Kulisy posiedzenia Rady Mediów Narodowych. Będą bronić TVP do końca

- Doradca Krzysztofa Czabańskiego na posiedzeniu Rady Mediów Narodowych tłumaczył jej członkom, na czym polega groza zmian szykowanych przez obecną opozycję - mówi nam Robert Kwiatkowski, członek Rady. Wirtualna Polska poznała kulisy posiedzenia RMN.

Danuta Holecka i Krzysztof Czabański
Danuta Holecka i Krzysztof Czabański
Źródło zdjęć: © East News, TVP
Michał Wróblewski

27.10.2023 19:27

Przygotował także oświadczenie, w którym wskazał, że "Rada Mediów Narodowych przestrzega liderów opozycji przed wprowadzeniem bezprawia w Polsce". "Będziemy bronić mediów publicznych i ich pracowników przed zapowiadanymi przez opozycję działaniami łamiącymi prawo" - czytamy w piśmie. Szef RMN zastrzegł, że "winni łamania prawa prędzej czy później poniosą surowe konsekwencje swoich czynów" (z pełną treścią można zapoznać się TUTAJ).

Jak dowiedziała się Wirtualna Polska, oświadczenie przedłożone przez przewodniczącego Czabańskiego zostało przyjęte głosami trzech członków Rady. Dwóch zagłosowało przeciwko przyjęciu oświadczenia.

Dalsza część artykułu pod materiałem wideo

Jednym z nich - jak słyszymy - był Robert Kwiatkowski, były prezes TVP i członek RMN z ramienia obecnej opozycji. Kwiatkowski - były poseł Lewicy - przygotował własne oświadczenie, które - jak się dowiadujemy - zostało poddane pod głosowanie przez szefa Rady (ale odrzucone stosunkiem głosów 2:3).

Przypomnijmy: członkami rady są Krzysztof Czabański (były wiceminister kultury w rządzie Beaty Szydło), Joanna Lichocka, Piotr Babinetz (dwoje posłów PiS) oraz Robert Kwiatkowski i Marek Rutka, którzy do Sejmu dostali się z list Lewicy.

Członek RMN: sprawdzić nieprawidłowości w kampanii

Treść oświadczenia autorstwa Kwiatkowskiego, które miało być alternatywą wobec oświadczenia Czabańskiego, przytaczamy w całości:

W związku z wypowiedziami liderów opozycji parlamentarnej dotyczącymi mediów publicznych, Rada Mediów Narodowych z ubolewaniem stwierdza, że media narodowe nie dochowały ustawowego obowiązku bezstronności i nie zapewniły równego dostępu wszystkim komitetom wyborczymi i kandydatom w wyborach parlamentarnych, które odbyły się 15.10.2023 r.

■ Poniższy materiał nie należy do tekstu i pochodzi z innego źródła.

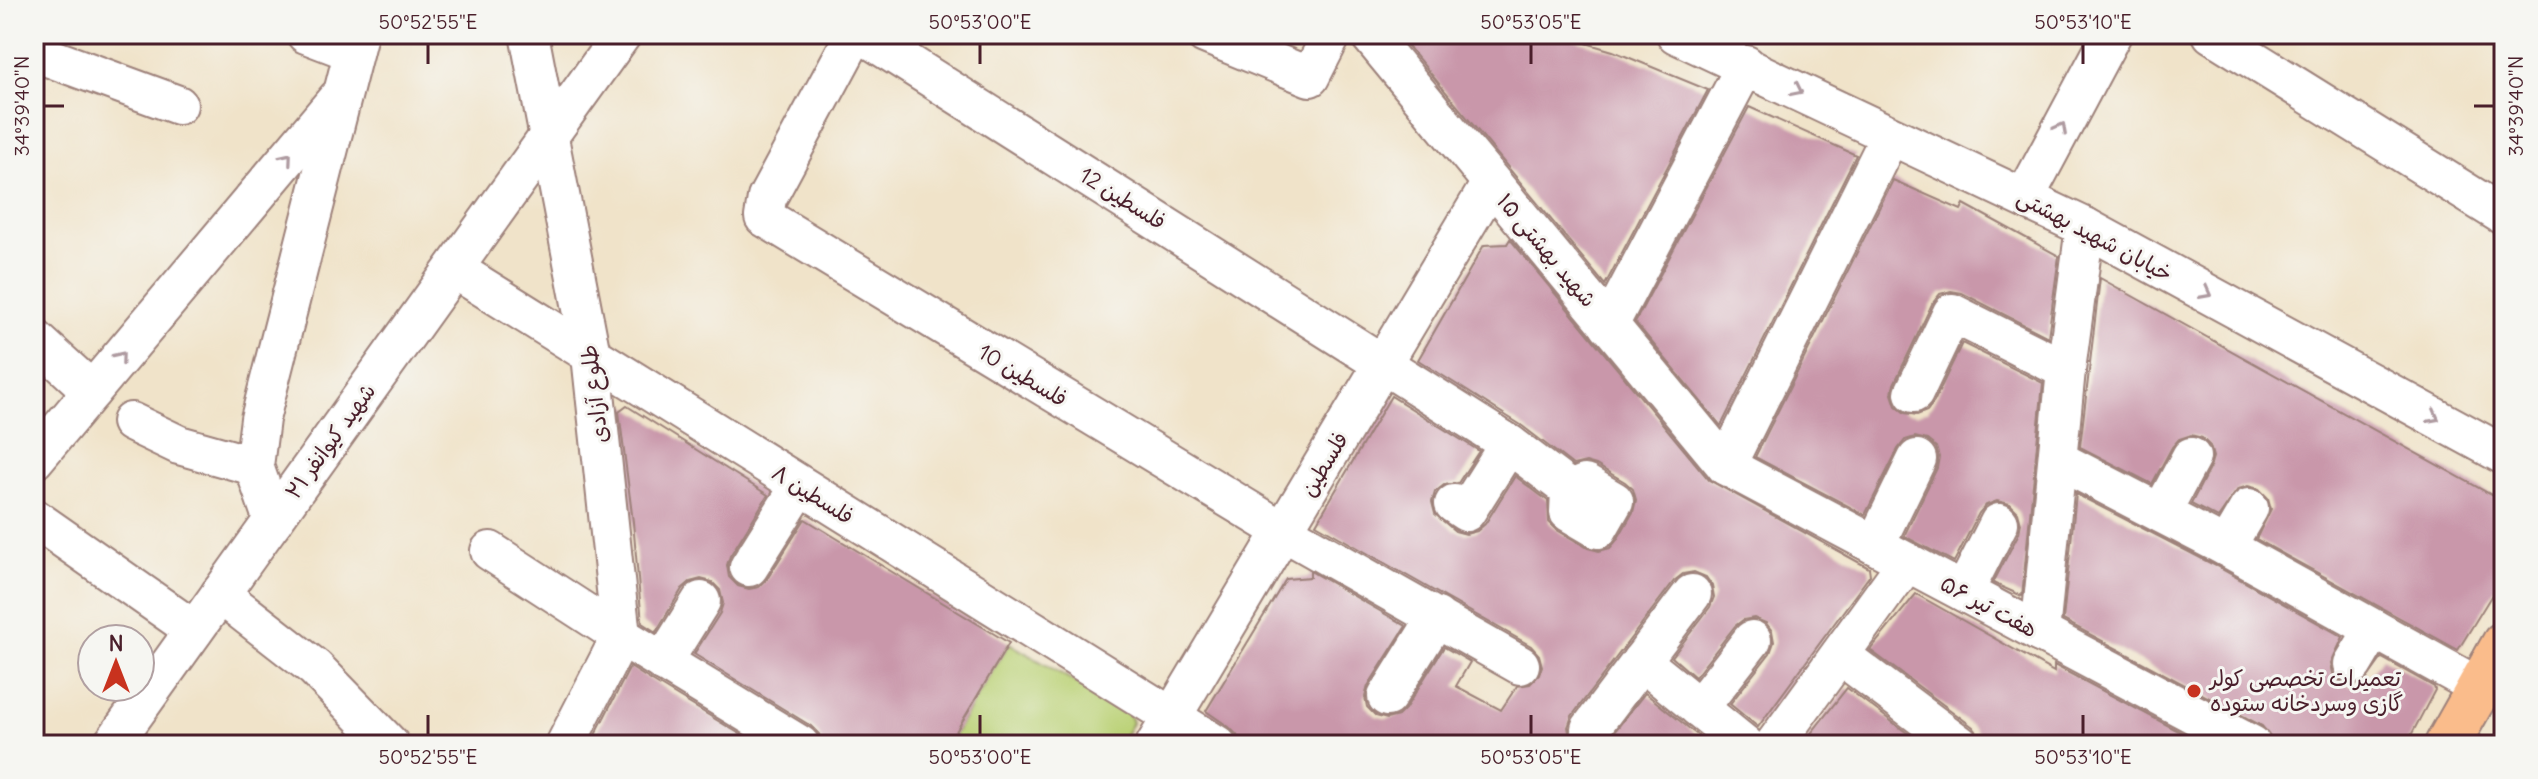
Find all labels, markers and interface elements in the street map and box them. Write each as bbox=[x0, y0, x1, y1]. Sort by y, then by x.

W związku z tym Rada wzywa zarządy spółek mediów i PAP, by w terminie 2 tygodni przedstawiły informację na temat przebiegu kampanii wyborczej na ich antenach, wraz z wnioskami, jakie wyciągnięto wobec osób odpowiedzialnych za nieprawidłowości.

RMN zwraca się z prośbą do Prezydenta RP oraz liderów zwycięskiej koalicji, by niezwłocznie dokonały zmian prawnych uniemożliwiających recydywę podobnych praktyk w przyszłości oraz by dostosowały skład personalny Rady Mediów Narodowych do zapisów ustawy - to znaczy, by partie opozycji parlamentarnej miały w Radzie dwóch przedstawicieli, a partie koalicji rządowej trzech, to jest większość.

Co by to oznaczało? Że po sformułowaniu rządu i większości parlamentarnej przez Koalicję Obywatelską, Lewicę i Trzecią Drogę to te partie miałyby większość miejsc w Radzie Mediów Narodowych (dziś większość ma PiS), zatem to one de facto decydowałoby, kto będzie następnym prezesem TVP.

Groza zmian

Jak wynika z informacji WP, przewodniczący Krzysztof Czabański podczas posiedzenia Rady Mediów Narodowych wspierał się opinią mecenasa Tomasza Gizińskiego. Opinia ta miała znaleźć się w oświadczeniu RMN i miała uzasadniać, że "próba podważenia ustaw np. przez uchylenie uchwał o powołaniu członków KRRiT i RMN, którzy mają ustawowo gwarantowaną sześcioletnią kadencję, w drodze likwidacji spółek mediów publicznych lub jakimkolwiek innym sposobem, omijającym tryb ustawowy będzie złamaniem prawa i Konstytucji".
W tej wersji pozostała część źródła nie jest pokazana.